_What to work on_. Quote the lines of the entries below, word for word, starting at the line that contains "Pelcia, czyli jak żyć, żeby nie odnieść" and ending at the line that contains "ul. Sienkiewicza 4, 15-092 Białystok". Include both of those lines and nothing else.

_Given records_.
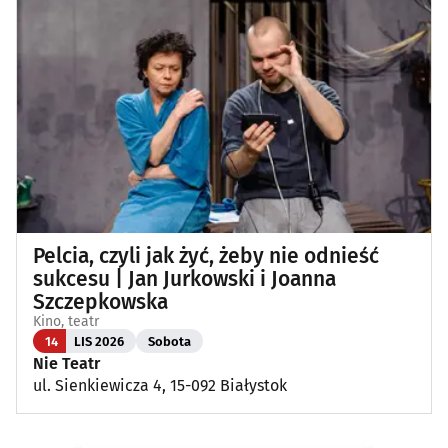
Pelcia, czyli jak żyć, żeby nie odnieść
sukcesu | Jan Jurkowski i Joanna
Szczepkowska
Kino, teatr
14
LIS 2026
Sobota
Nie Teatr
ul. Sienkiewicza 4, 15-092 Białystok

==

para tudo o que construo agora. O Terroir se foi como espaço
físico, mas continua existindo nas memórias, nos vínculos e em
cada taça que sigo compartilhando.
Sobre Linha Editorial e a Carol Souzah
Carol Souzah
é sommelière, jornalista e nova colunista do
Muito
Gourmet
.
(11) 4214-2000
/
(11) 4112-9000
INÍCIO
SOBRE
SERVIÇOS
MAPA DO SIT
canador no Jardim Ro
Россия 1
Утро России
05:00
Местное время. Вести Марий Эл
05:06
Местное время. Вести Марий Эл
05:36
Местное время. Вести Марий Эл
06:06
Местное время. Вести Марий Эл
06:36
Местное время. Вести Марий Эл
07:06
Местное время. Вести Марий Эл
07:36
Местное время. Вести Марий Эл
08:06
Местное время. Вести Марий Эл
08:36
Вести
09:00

_Response to the exercise_.
Pelcia, czyli jak żyć, żeby nie odnieść
sukcesu | Jan Jurkowski i Joanna
Szczepkowska
Kino, teatr
14
LIS 2026
Sobota
Nie Teatr
ul. Sienkiewicza 4, 15-092 Białystok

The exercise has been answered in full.